Harris Köyü. Bu köy, ona hem sevgiyi hem de nefreti öğreten o köye benziyordu. Bu nedenle, tanımadığı bu köy halkının hayatını kurtarmak için harekete geçmişti. Cale, Choi Han’a seslenirken kaşlarını çatmaya başladı.
“Choi Han.”
“…Evet?”
“Hızlıca geri dönün.”
Ah. Choi Han’ın ağzından küçük bir soluk çıktı. On yıllarca yaşamış olan 17 yaşındaki bu çocuk başını salladığında yüzünde masum bir gülümseme oluşmaya başladı.
“Evet efendim. Hemen döneceğim.”
Cale sinirlenmiş gibi gitmelerini işaret etti ama Choi Han, Hans’la köye doğru yürümeye başlamadan önce boyun eğerek veda etti. Bu odaklanmış Choi Han’ı, ifadesiz bir Choi Han’a tercih eden Cale, aniden kaşlarını çatmaya başlamadan önce onu izlemeye devam etti.
Hızla onların yönüne doğru giden bir arabayı görebiliyordu.

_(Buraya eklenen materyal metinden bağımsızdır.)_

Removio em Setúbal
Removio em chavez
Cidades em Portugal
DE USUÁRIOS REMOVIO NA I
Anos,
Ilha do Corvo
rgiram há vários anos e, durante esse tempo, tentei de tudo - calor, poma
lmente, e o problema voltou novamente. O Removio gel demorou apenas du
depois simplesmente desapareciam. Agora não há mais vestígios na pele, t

‘Bunun hakkında kötü hislerim var.’
Cale, elleri aşırı derecede terleyen birinin ona zehirli bir elma uzattığını hissetti. Gerçekten sinir bozucu bir duyguydu. Bu acı hissin nedeni yakında ortaya çıkacaktı.
“Bu kadar-”
Cale buna inanamadı.
Arabadan kaçamayan yaşlı bir adamın yola düştüğünü görebiliyordu. Ayrıca Choi Han’ın yaşlı adama doğru koştuğunu ve arabanın durmayacakmış gibi yolda ilerlemeye devam ettiğini görebiliyordu.
‘Bu kadar klişe bir olay mı!’
O vagonda bir bayrak asılıydı. Kırmızı bir yılan. Marki Stan’in simgesiydi. Cale’in gözleri titremeye başladı. Olmak üzereydi. Bir olay olmak üzereydi.
Bang!
Choi Han, yaşlı adamı kurtarmak için kendini fırlattı ve bu ivme onun bir binanın duvarına çarpmasına neden oldu. Ancak o zaman Marki Stan’e ait siyah araba nihayet durdu.
Cale derin bir nefes aldı.
Arabanın kapısını açarken içini çekti. Görünüşe göre bu klişe olayın yaşandığı yere gitmekten başka seçeneği yoktu.